Despite the construction progress, more recently the project suffered another setback. The Squamish City Council rejected a permit for the floatel by a vote of 4-3, and the province of British Columbia signalled that it would not step in to help Woodfibre, stating that the company needs to provide more information to the city of Squamish. This deals a blow to the project and could force further delays.

“Woodfibre LNG and the District of Squamish will need to discuss the next steps. The EAO will not speculate on what that path may look like,” British Columbia’s Environmental Assessment Office told The Squamish Chief.

Attendees at the Canada Gas Exhibition & Conference were not pleased. “I think it’s a travesty and a tragedy that this final mile detail is causing improper hardship on a virtuous project,” Stewart Muir, CEO of Resource Works Society, a pro-industry NGO, said on a panel. “I feel they all need our support. I hope you at Woodfibre LNG succeed quickly at getting justice.”

As Gas Outlook reported in 2023, there are fears in Squamish that a big influx of workers from out of town could contribute to social problems, including violence against Indigenous women and girls. The link between the arrival of a temporary workforce at resource extraction projects and gender-based violence has been documented at resource extraction projects in other parts of Canada and around the world. Squamish City Councillors voiced concerns about safety and environmental impacts when voting to reject the floatel permit.

At the Canada Gas conference, Deanna Lewis, a councillor at Squamish Nation, denounced the decision. She said that Woodfibre has been a good partner, and that Woodfibre “has exceeded all expectations” in terms of adhering to environmental and safety conditions, including educating incoming workers on gender-based violence. Squamish Nation is an environmental regulator for the project, a first of its kind arrangement between the LNG industry and First Nations.

Indeed, multiple panelists hailed the growing trend of LNG developers partnering with First Nations to build LNG projects.

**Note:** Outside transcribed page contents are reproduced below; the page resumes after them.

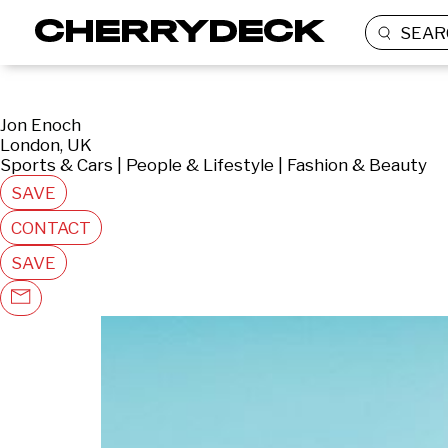
SEAR
Jon Enoch
London, UK
Sports & Cars | People & Lifestyle | Fashion & Beauty
SAVE
CONTACT
SAVE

Several proposed facilities have First Nations as full equity partners, and Woodfibre is unique with the First Nation as an official environmental regulator.

But Lewis also noted that not everyone in Squamish Nation supports LNG. “There is division in our own community on this project,” she said.

Meanwhile, Woodfibre’s Basi said that the project offers other upsides. In addition to the economic investment, Basi framed Woodfibre LNG as a solution to climate change.

“We know that the world needs these projects, and we know that here in Canada we can build these projects in a lower-carbon fashion,” she said. “We are the world’s first met zero LNG facility.”

That claim comes with some asterisks. Woodfibre LNG’s net zero strategy hinges on the fact that it will use renewable energy from the grid, rather than gas to power at its liquefaction plant. The tradeoff is that LNG facilities could take clean power from other sectors in the province, with the end result that fossil fuels fill the gap. But the net zero strategy also relies heavily on carbon offsets, a scheme that has been criticised globally for problems with integrity and questionable climate benefits.

Woodfibre’s net zero strategy does not include Scope 3 emissions – emissions from when the gas is burned by the end consumer – from where the bulk of the climate impact from LNG comes.

Still, the panelists uniformly viewed LNG as a net benefit for the climate, and they agreed that the industry needs to “tell a better story” regarding LNG to raise awareness about its attributes.

“We do have people in this room advocating that LNG is a necessary part of the shift to a low carbon future,” Basi said.